Another concern for Fort Lee families is downed trees and power lines that occur after a storm rolls through.
“Parents should make sure their children aren’t playing on damaged trees and they should keep a look out for downed power lines,” said Loden. “It takes time to remove debris and fix the power lines, and they represent serious hazards until they are repaired.”
The best time to assemble a kit, or check and restock its contents, is now – or the next immediate opportunity when you’re at home or out shopping and can easily gather the must-have items, Loden noted. Citing “real threats” like the hurricane season (“Super-storm Sandy” in October 2012 killed 286 people and caused more than $65 billion of property damage along the East Coast) and severe late-summer storms that produce tornadoes and wide-spread power outages, he said it’s imperative for community members to act on the recommendations of emergency planners.
“Too many people wait … they don’t want to be bothered with it right now,” Loden said. “Then, a large storm knocks on our door and they’re out there trying to gather needed supplies at a time when store shelves empty quickly and coveted items, like batteries and bottled water, are nearly impossible to find.”
When building or inspecting an emergency kit, Loden advised community members to carefully consider what they or their family would need if assistance were not immediately available. At a minimum, the following items should be included:
• Food – at least a three-day supply that does not need electricity for storage or preparation
• A manual can opener
• Water – at least three gallons per person for drinking and sanitation (Don’t forget pets)
• A battery-powered (or hand-cranked) radio with weather band and extra batteries
• Flashlight(s) and extra batteries
• A first aid kit
• A written family emergency plan
Once you have the essentials, add the following recommended items:
• Wrench or pliers to turn off utilities
• Whistle to signal for help
• Prescription medications and eye wear
• Dust mask to help filter contaminated air plus plastic sheeting and duct tape to shelter where you are
• Sanitation supplies: moist towelettes, toilet paper, soap and plastic garbage bags
• Items for infants and toddlers
• Items for pets
• Local maps
• Copies of important family documents such as insurance policies, identification and bank account records in a waterproof, portable container
• Cash in small denominations or traveler’s checks and change
• Emergency reference material such as a first aid book
• Sleeping bag or warm blanket for each person (consider additional bedding if you live in a cold-weather climate)

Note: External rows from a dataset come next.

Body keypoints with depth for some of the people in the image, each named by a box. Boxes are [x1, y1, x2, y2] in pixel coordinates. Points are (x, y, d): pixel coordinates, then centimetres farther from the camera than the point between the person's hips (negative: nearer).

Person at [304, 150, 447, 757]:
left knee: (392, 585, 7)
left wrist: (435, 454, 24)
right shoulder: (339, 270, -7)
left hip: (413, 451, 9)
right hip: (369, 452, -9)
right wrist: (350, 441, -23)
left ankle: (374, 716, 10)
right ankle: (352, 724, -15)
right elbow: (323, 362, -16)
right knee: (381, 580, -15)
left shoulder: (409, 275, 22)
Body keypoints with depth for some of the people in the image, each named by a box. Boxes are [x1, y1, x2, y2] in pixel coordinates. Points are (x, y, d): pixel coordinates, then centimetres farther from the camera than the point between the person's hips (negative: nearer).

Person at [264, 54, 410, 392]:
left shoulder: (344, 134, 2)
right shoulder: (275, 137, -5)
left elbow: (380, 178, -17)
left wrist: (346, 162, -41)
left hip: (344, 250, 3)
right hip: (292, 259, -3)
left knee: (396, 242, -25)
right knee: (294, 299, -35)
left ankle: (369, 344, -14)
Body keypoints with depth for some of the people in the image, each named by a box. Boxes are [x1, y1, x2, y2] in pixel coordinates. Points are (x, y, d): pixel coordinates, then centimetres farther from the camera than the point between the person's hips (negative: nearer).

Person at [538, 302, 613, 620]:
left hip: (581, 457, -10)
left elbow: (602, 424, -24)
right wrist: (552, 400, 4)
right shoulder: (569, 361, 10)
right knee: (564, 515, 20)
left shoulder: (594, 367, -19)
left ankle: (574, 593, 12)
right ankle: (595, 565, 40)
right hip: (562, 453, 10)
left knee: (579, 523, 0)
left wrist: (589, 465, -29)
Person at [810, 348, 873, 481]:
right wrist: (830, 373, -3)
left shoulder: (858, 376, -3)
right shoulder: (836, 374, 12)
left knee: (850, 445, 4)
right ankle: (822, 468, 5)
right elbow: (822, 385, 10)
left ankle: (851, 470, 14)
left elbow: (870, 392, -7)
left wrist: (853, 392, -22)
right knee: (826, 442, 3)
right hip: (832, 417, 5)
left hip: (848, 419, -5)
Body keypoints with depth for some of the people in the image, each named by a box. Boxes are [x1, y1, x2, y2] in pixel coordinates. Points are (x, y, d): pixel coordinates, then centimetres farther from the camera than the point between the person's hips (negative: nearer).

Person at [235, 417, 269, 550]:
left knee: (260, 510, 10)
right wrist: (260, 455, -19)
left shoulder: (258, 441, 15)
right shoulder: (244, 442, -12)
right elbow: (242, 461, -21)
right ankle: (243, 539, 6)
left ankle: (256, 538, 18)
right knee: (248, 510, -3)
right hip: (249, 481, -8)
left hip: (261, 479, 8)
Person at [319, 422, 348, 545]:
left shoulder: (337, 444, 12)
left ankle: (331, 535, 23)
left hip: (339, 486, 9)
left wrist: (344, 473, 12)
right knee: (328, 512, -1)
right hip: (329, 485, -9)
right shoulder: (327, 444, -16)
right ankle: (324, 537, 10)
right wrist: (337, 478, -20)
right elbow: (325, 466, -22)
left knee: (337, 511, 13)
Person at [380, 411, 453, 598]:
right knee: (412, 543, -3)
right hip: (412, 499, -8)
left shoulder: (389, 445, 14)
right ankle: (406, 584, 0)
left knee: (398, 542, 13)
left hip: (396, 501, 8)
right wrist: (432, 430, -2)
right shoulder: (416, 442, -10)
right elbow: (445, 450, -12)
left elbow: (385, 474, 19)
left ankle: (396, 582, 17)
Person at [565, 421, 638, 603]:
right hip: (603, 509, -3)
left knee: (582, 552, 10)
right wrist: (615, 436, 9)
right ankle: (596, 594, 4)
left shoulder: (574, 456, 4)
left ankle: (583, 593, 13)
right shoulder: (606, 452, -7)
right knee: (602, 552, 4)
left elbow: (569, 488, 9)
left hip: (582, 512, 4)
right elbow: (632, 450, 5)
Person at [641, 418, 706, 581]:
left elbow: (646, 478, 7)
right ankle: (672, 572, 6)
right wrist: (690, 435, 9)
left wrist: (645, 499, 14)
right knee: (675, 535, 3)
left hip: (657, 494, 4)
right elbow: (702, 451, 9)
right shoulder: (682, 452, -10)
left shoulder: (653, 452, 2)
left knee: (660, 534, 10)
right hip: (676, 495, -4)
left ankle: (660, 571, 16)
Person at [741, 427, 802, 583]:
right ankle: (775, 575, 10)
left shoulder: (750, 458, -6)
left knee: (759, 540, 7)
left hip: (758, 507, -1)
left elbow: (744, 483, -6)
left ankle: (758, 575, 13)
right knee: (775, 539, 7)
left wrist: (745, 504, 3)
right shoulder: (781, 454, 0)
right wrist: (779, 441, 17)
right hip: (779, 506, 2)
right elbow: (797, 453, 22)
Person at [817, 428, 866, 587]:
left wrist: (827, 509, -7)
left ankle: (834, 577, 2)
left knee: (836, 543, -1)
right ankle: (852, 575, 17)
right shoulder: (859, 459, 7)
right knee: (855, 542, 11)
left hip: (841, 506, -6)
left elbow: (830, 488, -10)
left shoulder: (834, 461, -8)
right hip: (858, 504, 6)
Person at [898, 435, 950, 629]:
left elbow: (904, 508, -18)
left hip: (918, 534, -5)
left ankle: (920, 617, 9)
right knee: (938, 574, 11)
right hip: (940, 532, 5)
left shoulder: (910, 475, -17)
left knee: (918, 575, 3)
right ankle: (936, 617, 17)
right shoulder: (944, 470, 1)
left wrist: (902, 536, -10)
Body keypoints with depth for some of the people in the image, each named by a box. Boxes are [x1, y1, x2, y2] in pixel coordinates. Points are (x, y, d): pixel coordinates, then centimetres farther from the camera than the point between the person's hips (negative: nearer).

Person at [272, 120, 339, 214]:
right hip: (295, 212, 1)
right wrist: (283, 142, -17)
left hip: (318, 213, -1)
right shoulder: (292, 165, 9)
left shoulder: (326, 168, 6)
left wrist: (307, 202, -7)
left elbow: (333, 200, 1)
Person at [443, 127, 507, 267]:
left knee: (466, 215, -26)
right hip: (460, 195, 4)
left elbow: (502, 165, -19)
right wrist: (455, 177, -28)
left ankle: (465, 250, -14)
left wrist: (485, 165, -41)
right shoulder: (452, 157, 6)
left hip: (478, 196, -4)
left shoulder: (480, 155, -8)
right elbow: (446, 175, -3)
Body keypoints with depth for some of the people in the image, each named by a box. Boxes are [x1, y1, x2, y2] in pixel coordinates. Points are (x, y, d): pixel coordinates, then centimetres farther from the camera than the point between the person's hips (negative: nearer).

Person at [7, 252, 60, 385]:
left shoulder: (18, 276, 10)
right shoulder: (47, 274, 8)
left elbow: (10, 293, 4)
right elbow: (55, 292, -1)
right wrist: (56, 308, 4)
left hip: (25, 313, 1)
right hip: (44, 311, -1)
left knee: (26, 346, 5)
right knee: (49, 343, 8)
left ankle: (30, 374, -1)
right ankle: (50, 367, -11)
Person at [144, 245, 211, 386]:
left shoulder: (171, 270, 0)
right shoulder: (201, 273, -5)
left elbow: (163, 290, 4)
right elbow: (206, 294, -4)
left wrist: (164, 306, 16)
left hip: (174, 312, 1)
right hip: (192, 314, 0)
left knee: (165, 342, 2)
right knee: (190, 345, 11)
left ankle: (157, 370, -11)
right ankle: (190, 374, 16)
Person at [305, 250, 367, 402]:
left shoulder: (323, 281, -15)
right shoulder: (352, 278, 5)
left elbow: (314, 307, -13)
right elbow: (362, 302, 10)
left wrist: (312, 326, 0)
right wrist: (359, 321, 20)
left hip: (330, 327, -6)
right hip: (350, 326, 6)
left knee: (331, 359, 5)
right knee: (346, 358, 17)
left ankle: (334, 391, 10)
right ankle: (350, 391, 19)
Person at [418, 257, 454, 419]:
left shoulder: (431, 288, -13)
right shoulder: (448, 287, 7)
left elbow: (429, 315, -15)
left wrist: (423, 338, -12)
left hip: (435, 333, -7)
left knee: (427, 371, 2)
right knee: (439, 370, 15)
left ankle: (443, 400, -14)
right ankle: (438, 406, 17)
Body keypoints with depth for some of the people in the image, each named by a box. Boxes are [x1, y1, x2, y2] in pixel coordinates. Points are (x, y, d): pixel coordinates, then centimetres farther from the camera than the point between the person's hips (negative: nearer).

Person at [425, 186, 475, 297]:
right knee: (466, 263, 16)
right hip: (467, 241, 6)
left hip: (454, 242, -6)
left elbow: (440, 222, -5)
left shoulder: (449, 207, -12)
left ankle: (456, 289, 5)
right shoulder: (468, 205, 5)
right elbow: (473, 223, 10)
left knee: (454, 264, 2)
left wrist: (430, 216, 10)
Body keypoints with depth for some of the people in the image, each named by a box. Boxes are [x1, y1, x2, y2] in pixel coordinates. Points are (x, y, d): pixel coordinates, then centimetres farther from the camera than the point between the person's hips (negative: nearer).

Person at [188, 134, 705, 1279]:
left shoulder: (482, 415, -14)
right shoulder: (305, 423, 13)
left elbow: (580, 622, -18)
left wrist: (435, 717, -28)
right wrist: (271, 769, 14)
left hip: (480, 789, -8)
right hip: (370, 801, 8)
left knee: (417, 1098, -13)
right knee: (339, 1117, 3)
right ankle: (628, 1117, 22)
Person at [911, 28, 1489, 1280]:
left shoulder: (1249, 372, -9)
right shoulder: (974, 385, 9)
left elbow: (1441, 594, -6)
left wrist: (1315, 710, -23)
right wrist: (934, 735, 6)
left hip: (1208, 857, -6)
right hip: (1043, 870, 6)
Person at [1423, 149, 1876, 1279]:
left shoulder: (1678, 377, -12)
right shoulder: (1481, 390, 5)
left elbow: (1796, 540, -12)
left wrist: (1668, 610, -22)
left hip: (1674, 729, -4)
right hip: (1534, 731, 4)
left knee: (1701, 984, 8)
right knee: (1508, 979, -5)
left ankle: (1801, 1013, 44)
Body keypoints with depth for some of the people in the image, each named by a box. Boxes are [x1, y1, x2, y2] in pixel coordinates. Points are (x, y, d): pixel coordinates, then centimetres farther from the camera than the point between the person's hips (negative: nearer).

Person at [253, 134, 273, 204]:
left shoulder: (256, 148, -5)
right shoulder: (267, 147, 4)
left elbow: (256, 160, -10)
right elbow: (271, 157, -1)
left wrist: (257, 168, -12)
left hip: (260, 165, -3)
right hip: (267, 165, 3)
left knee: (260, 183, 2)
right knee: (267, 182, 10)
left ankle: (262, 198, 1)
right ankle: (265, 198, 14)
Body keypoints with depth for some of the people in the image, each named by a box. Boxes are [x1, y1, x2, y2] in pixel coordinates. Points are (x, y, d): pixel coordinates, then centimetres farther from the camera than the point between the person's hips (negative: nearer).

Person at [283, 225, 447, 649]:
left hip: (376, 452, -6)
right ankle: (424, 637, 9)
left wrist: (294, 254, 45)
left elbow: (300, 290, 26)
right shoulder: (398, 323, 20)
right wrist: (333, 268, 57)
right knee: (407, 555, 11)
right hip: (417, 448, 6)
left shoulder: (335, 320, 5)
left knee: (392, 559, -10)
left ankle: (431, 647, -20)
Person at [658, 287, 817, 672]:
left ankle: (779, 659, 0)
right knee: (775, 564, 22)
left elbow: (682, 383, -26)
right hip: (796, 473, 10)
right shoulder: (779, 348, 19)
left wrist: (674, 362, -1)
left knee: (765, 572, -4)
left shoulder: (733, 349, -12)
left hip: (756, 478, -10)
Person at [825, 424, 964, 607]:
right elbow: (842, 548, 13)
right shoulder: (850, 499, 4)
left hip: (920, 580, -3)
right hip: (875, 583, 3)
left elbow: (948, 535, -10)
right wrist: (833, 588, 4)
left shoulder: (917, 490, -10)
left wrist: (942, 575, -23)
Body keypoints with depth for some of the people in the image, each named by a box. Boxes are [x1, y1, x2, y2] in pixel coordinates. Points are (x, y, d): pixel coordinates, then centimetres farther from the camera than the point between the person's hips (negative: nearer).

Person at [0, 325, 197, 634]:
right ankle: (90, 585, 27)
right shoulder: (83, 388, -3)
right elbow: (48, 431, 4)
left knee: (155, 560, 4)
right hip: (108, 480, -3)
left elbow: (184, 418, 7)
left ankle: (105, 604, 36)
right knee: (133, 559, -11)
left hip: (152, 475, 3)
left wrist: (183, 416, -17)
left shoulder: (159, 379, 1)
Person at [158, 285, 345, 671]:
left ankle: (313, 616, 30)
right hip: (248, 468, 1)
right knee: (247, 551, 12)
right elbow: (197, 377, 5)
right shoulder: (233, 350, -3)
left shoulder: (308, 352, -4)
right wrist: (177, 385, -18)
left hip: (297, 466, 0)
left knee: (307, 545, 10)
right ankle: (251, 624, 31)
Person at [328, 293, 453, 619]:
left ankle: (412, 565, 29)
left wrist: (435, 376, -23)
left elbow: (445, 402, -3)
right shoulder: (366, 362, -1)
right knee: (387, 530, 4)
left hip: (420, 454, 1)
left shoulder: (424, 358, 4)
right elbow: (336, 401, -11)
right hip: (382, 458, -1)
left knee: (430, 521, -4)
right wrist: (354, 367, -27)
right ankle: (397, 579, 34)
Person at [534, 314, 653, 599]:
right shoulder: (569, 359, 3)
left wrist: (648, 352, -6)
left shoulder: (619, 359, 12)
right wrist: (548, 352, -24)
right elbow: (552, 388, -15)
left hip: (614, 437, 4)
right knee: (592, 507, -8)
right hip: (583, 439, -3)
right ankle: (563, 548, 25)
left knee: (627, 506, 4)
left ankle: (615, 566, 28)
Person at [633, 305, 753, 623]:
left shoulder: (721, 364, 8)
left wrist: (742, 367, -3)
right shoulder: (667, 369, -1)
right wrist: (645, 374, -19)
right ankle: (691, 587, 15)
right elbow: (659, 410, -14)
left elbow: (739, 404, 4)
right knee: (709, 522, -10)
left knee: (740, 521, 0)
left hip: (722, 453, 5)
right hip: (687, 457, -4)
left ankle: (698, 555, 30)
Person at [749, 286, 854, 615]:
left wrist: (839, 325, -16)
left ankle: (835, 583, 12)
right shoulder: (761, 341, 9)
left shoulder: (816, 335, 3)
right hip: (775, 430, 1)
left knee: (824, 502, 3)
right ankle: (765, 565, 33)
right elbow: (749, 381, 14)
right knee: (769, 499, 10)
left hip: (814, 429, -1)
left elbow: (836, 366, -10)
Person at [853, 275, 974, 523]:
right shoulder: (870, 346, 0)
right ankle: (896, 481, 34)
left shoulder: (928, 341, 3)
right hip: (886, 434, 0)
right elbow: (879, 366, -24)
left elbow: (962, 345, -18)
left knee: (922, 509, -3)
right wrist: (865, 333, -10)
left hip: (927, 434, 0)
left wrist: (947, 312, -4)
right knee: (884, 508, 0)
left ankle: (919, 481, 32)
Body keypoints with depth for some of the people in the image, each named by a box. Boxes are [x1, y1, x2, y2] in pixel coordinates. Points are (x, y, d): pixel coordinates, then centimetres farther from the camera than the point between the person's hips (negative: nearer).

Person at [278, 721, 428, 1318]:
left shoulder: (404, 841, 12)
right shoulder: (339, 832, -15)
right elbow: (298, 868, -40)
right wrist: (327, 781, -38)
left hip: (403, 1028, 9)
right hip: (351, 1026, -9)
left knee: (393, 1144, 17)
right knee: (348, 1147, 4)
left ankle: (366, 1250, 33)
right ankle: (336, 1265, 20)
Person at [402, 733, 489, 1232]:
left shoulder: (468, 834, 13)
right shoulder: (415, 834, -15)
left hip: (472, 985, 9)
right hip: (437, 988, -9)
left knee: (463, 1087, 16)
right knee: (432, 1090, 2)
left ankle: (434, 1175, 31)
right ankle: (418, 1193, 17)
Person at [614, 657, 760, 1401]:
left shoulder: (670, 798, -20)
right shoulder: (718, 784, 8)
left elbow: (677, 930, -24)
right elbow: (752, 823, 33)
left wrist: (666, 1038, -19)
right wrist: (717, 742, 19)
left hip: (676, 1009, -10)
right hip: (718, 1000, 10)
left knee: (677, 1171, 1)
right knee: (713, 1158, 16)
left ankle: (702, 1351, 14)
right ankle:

• Complete change of clothing including a long-sleeved shirt, long pants, socks and sturdy shoes (consider additional layers if you live in a cold-weather climate)
• Household chlorine bleach and medicine dropper (when diluted in water, bleach can be used to kill germs)
• Fire extinguisher
• Matches in a waterproof container
• Feminine supplies and personal hygiene items
• Paper cups, plates and plastic knives, forks and spoons, paper towels
• Paper and pencil
Assembling and/or maintaining a well-stocked emergency supply kit provides peace of mind – knowing that you’re prepared if disaster strikes and immediate help is not available, Loden said.
To help those living in hurricane-prone areas prepare, NOAA offers hurricane preparedness tips, along with video and audio public service announcements at www.hurricanes.gov/prepare.
“It only takes one hurricane or tropical storm making landfall in your community to significantly disrupt your life,” said FEMA Deputy Administrator Joseph Nimmich. “Everyone should take action now to prepare themselves and their families for hurricanes and powerful storms. Develop a family communications plan, build an emergency supply kit for your home and take time to learn evacuation routes for your area. Knowing what to do ahead of time can literally save your life and help you bounce back stronger and faster should disaster strike in your area.”